▸ Your goal
Only the lines below from the one containing "다운받지 못하는데 입장 체크를" through the one containing "جی چاہتا ہے نقشِ قدم چومتے چلیں" belong in the answer, set down exactly, with the pictures left out.

▸ Given data
_ _ _ _ _
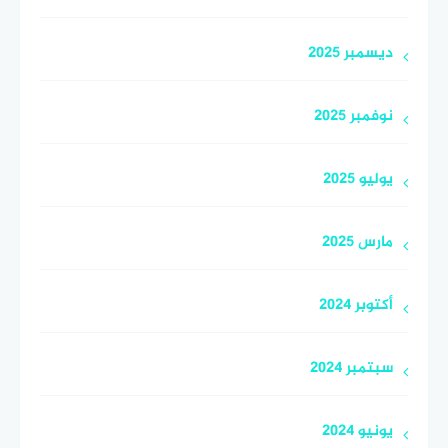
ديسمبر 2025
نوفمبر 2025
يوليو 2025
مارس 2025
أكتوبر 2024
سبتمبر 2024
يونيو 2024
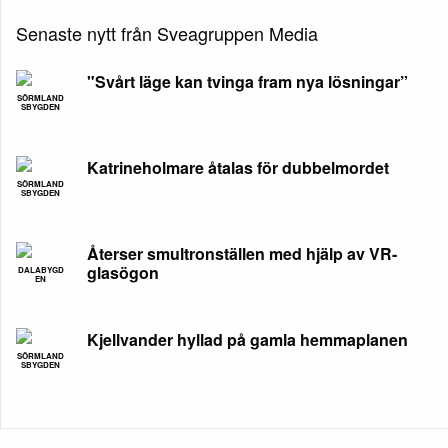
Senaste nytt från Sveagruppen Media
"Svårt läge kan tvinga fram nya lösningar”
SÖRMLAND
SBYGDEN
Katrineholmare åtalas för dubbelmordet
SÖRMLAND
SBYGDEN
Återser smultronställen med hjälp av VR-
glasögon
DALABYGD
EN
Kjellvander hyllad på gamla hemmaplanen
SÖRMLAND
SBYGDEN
_ _ _ _ _
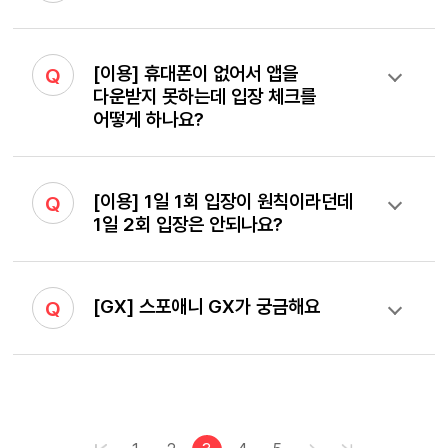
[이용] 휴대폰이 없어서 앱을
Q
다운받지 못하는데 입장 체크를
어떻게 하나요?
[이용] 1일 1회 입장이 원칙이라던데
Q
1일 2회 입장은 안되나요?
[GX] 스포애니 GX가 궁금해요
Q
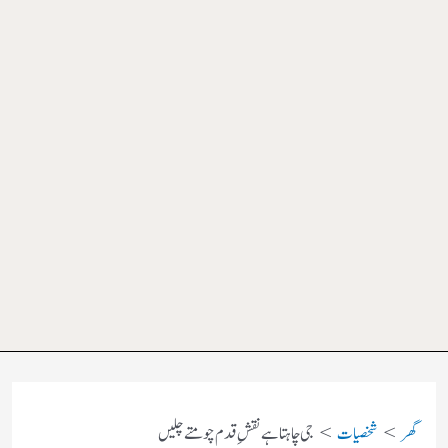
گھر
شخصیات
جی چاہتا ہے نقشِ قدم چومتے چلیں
_ _ _ _ _
▸ Exercise answer
다운받지 못하는데 입장 체크를
어떻게 하나요?
[이용] 1일 1회 입장이 원칙이라던데
Q
1일 2회 입장은 안되나요?
[GX] 스포애니 GX가 궁금해요
Q
گھر
شخصیات
جی چاہتا ہے نقشِ قدم چومتے چلیں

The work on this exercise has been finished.